Bell Media rebrands TMN, launches tiered OTT service

The company reveals a major overhaul of its pay TV and OTT strategy, opening access to programming previously restricted to linear subscribers.

George CopeIn advance of its Q3 2018 earnings results today (Nov. 1), Bell Media announced a major overhaul of its pay TV and digital strategy, tweaking and expanding its Crave brand, axing the TMN brand and opening online-only access to premium programming.

TMN’s linear channels will be renamed Crave 1, 2, 3 and 4 and HBO 1 and 2 and as previously announced, TMN Encore will be rebranded as Starz in early 2019. TV subscribers will continue to have access to linear content via an “authenticated” app (that requires subscribers to sign in via their BDU) but what was TMN GO will now be renamed Crave, and offer live-streams of linear channels, as well all the content offered on the existing SVOD service, CraveTV (which has now dropped “TV” from its name).

Crave the SVOD, which is not tied to a linear subscription, will continue to be offered for $9.99 per month, but now internet-only subscribers are able to add a second tier that includes Bell Media’s current premium and pay TV movie programming. Crave + Movies + HBO package, available as of Nov. 5 for an additional $9.99 per month, will offer the 11,000 hours of content currently offered on the existing Crave SVOD (like Killing Eve, Letterkenny and The Handmaid’s Tale), plus current HBO programming (such as new episodes of Game of Thrones) and films in their first pay-TV window.

This marks the first time Bell Media will be offering its premium HBO and movie products as a separate online subscription, not tied to a linear package.

In its quarterly investor call, president and CEO George Cope said the new offerings will benefit both television service providers and its existing OTT offering.

“For the first time consumers will have direct access in an OTT model way to see first-time Game of Thrones, Billions and a number of other key product portfolios.
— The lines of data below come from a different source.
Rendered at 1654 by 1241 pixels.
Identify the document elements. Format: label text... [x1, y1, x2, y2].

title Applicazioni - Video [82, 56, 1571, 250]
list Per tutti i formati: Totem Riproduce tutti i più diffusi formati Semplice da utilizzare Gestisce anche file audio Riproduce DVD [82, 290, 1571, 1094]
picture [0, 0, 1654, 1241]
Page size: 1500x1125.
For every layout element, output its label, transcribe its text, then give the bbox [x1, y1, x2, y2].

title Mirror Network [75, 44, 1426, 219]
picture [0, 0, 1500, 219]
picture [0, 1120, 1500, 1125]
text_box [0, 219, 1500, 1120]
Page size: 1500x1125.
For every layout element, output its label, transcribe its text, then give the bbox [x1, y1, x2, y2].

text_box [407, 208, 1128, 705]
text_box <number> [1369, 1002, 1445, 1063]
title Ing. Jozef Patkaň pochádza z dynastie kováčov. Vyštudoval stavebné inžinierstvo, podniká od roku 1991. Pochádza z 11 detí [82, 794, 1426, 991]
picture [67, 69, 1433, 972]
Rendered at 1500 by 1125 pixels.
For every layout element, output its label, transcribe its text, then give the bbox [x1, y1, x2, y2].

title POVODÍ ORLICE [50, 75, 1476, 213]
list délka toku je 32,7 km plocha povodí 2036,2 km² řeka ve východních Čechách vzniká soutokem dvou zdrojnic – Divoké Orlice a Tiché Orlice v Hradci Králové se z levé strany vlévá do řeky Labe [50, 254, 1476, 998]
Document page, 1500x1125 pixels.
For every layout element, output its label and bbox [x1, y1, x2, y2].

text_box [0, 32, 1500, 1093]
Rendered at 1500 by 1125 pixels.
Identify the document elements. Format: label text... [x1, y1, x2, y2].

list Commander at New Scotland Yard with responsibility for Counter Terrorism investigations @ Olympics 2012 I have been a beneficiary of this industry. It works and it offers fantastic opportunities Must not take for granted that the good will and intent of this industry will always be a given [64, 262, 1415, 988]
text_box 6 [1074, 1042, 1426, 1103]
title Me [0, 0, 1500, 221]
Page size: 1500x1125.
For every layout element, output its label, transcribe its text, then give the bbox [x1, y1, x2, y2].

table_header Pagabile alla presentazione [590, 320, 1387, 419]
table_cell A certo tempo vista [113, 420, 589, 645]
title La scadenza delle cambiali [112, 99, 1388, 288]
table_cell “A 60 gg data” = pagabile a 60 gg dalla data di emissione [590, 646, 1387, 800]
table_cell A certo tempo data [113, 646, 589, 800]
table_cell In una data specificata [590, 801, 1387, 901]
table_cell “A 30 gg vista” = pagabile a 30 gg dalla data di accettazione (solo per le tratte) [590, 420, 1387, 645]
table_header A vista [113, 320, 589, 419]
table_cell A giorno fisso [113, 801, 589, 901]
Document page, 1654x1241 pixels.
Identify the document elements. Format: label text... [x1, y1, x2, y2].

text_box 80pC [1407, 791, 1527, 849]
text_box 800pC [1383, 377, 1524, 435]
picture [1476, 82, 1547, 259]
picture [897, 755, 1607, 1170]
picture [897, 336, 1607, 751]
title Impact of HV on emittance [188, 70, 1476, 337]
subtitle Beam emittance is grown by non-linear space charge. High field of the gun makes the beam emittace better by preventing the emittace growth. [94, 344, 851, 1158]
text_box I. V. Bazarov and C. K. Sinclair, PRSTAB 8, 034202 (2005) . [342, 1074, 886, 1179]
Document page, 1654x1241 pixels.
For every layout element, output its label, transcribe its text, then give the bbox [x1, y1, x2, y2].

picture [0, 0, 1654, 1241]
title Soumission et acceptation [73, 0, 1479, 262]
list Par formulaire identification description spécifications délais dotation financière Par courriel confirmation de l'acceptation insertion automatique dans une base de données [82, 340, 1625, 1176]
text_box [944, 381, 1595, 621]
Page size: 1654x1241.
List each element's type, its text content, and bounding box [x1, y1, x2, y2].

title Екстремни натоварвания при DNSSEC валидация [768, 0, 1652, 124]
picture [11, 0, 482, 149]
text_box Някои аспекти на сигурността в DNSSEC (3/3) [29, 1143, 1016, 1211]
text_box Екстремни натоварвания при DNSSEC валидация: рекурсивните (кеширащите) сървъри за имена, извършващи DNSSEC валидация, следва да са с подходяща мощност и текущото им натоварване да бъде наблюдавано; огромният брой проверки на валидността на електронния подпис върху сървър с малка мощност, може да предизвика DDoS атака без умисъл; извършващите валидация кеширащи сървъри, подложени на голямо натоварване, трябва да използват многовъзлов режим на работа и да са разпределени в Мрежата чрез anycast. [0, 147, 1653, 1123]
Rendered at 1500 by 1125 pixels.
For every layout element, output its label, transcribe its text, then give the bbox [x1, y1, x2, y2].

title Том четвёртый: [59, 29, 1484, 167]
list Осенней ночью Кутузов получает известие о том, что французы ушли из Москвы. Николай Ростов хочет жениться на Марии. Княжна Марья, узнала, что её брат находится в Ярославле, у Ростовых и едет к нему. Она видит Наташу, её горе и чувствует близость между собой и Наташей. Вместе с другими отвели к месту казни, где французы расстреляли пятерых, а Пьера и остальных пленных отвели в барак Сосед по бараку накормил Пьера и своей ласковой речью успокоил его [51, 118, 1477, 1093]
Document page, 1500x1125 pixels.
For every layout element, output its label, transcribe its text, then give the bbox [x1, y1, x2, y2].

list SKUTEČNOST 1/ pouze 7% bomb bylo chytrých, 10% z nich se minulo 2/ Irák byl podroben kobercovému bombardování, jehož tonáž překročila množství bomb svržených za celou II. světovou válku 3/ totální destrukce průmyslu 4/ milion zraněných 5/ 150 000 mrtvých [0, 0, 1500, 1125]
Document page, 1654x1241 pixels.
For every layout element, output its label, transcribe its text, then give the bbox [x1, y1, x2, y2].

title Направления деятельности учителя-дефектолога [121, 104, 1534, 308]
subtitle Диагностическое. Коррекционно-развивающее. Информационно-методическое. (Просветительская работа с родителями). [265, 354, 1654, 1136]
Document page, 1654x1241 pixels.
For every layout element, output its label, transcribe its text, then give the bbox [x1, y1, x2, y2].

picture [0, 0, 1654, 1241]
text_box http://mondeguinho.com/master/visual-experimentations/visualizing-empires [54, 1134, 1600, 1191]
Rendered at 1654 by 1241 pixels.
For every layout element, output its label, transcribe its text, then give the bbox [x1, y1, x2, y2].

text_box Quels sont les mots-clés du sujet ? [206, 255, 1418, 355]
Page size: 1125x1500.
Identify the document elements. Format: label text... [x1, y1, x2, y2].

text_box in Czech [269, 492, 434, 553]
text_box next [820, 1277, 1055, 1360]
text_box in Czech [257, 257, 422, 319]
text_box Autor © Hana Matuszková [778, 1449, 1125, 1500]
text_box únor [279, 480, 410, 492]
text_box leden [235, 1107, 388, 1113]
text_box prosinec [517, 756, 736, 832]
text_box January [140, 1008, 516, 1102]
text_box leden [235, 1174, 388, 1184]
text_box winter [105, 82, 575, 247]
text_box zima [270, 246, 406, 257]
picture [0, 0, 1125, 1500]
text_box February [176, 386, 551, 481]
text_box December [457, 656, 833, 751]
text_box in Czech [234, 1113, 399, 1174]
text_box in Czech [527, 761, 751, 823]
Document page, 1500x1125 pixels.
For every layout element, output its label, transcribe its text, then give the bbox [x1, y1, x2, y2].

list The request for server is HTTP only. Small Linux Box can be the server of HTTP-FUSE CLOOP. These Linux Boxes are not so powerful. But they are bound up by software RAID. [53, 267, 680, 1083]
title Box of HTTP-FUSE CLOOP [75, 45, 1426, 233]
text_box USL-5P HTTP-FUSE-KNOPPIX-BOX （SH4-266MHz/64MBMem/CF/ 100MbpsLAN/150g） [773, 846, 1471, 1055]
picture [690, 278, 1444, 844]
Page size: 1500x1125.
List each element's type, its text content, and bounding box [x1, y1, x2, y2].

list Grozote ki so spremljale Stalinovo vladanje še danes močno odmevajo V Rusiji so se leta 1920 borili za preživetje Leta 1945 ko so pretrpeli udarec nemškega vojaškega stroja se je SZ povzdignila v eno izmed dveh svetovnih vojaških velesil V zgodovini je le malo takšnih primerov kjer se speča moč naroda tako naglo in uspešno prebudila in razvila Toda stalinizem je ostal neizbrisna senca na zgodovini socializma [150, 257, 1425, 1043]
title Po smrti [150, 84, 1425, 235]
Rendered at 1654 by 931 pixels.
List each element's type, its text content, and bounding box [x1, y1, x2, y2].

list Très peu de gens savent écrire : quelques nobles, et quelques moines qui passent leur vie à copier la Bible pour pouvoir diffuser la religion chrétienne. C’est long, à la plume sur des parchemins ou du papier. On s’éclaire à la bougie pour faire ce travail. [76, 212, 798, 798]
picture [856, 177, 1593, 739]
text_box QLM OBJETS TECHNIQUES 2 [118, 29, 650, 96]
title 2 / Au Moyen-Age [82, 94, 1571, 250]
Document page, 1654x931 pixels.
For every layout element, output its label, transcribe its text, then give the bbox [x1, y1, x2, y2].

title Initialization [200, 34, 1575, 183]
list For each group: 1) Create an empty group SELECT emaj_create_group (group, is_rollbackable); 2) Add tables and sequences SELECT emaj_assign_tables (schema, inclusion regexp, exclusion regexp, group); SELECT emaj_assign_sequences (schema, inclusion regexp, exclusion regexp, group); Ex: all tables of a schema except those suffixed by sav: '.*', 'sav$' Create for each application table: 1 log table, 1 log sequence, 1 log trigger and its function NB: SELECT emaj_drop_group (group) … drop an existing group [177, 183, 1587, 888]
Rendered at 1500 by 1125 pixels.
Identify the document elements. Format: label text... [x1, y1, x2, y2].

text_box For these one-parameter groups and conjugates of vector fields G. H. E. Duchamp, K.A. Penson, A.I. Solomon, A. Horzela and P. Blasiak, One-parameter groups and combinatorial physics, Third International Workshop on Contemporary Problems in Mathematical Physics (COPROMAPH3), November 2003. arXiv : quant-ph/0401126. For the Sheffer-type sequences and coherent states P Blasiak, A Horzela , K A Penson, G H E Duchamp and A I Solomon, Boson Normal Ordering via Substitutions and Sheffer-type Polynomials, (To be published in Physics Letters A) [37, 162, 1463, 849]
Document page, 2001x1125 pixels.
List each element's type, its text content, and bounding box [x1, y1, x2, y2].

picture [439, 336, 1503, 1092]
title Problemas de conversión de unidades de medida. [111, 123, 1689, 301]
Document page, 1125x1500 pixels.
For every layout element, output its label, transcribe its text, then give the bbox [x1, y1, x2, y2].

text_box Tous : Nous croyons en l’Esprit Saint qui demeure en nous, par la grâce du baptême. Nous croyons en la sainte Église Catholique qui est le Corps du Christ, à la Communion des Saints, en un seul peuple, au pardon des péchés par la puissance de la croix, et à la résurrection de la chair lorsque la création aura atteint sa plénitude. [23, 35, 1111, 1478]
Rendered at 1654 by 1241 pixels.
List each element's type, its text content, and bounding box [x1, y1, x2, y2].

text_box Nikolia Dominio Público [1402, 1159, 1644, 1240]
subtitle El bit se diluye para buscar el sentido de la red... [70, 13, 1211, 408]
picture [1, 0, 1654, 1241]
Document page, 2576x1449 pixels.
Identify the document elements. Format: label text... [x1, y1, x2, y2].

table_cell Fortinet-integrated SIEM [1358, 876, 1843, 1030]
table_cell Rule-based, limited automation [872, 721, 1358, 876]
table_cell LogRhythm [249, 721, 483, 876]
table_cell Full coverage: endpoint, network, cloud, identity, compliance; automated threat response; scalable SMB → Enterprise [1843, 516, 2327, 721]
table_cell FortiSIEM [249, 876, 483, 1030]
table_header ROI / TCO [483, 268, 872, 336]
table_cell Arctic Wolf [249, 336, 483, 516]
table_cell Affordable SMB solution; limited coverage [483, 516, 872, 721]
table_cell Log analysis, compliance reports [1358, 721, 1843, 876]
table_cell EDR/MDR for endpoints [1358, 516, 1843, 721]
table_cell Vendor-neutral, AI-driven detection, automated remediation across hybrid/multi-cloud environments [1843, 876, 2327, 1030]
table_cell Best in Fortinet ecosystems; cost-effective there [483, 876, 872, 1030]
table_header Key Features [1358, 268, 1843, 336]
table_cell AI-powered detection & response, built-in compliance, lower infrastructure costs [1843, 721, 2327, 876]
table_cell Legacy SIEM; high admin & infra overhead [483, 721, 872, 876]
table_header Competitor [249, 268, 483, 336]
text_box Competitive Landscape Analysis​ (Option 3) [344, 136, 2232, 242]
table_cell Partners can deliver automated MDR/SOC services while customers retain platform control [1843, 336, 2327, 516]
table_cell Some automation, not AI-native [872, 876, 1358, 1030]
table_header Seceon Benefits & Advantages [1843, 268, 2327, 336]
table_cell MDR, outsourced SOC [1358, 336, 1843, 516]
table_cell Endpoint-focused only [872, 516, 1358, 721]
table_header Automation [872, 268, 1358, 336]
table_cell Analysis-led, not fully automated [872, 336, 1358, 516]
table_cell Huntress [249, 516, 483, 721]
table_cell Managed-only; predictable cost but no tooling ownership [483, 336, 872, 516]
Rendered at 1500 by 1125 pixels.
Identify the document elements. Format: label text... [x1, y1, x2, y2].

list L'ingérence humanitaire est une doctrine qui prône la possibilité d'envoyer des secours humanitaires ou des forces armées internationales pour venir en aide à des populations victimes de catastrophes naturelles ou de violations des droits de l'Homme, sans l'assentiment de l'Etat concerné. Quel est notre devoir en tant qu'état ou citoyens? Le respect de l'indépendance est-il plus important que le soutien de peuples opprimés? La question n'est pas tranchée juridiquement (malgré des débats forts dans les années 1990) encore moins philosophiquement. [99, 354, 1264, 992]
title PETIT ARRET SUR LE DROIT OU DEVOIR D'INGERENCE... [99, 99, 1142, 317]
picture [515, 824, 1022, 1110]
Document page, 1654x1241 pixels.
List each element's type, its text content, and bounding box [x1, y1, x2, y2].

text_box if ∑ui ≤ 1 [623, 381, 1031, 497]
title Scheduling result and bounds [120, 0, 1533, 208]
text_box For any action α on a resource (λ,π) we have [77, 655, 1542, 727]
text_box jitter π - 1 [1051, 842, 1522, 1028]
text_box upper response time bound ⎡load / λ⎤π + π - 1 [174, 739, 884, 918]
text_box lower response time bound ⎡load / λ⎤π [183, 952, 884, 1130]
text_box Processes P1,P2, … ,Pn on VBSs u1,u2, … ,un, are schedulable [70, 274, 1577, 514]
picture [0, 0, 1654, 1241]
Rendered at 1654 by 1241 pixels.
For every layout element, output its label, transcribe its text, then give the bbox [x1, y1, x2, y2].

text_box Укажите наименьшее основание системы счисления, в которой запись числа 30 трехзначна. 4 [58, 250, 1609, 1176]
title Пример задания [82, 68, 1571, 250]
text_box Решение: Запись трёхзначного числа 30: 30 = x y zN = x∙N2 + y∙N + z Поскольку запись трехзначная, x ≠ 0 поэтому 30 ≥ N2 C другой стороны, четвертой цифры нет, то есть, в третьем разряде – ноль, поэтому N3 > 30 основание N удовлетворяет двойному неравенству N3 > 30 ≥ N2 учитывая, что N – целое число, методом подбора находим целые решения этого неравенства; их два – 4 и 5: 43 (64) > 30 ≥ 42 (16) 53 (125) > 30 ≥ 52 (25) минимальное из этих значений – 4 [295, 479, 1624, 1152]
We think this is going to help our BDUs from a distribution perspective and also take Crave to another level in the OTT world,” he said.

The announcement comes as Bell Media reports solid Q3 results. Revenues for the segment were up 1.1% year-over-year to $731 million in the quarter, as a result of higher advertising and subscriber revenues.

Advertising revenues were up slightly (0.6%) in what EVP and CFO Glen LeBlanc calls a seasonally low quarter for ad spend, while subscriber revenues were up 0.7% thanks to growth in CraveTV and sports streaming services TSN Direct and RDS Direct.

The company reported its specialty TV properties grew audiences by 14% among adults 25-54.

BCE’s total TV customer base hit 2.843 million subscribers, up 0.6% from 2.825 in Q3 2017. That includes 1.64 million IPTV subscribers, up 8% from the same time last year. Satellite TV subscribers declined by 31,490 customers.